According to Mr. Landgraf's description of the food furnished the soldiers during the Civil war, that which was supplied the American boys in the World war was heavenly compared with it. He stated that the choicest morsels of food they received were hardtack, and that this was infested with worms almost always. Salt pork and beans were served occasionally, he said, but the notable thing in connection with this food was the fact that there was more salt than meat.

Born In Town Mosel

Mr. Landgraf was born on March 23 [28?], 1848, on a farm in the town of Mosel, the son of Mr. and Mrs. John Landgraf. He resided there with his parents until he was 16 years old, and he enlisted for Civil war service at that age. After returning from the service, he went home for a short time and then came to Sheboygan, where he has lived ever since. He has been a member of the Wintermeyer post of the G. A. R. for about fifteen years.

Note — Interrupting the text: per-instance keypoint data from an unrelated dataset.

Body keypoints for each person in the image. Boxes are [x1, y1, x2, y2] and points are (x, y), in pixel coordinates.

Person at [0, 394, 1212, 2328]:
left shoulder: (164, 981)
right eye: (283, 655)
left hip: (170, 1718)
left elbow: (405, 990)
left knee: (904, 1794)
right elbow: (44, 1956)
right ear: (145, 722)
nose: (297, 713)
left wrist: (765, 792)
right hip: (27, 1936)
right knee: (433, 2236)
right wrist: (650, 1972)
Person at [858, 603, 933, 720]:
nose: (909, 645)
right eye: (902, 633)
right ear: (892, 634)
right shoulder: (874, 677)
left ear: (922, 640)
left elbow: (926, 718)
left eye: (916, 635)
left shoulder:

On Feb. 17, 1874, he was married to Miss Lena Federer, daughter of Mr. and Mrs. John Federer, who at that time resided in this city. The ceremony took place in Holy Name church and the Rev. Michael Haider, pastor of Holy Name church at that time, officiated.

Had Twelve Children

Twelve children, six sons and six daughters, were born to Mr. and Mrs. Landgraf, of whom nine are still living. They are: Mrs. Andrew Ott, 1603 S. Eighth street; Mrs. Albert Braun, 911 S. Fifteenth street; John Landgraf, 1314 Jefferson avenue; Mrs. Anton Meyer, Sibley court; Sister Bernard, St. Agnes hospital, Fond du Lac, Wis.; Agnes Landgraf, 526 S. Thirteenth street; Joseph Landgraf, 526 S. Thirteenth street; Bernard Landgraf, 917 Niagara avenue, and Albert Landgraf, 526 S. Thirteenth street. Names of the deceased children are: Jacob, Mary and Elizabeth.

Three sons of Mr. and Mrs. Landgraf served in the World war, two of them having seen service in France. Albert was a member of Headquarters company, 120th Field Artillery, Thirty-second division; Joseph was a member of Battery A, 104th Field Artillery, Twenty-seventh division, and Bernard served in a truck company in this country.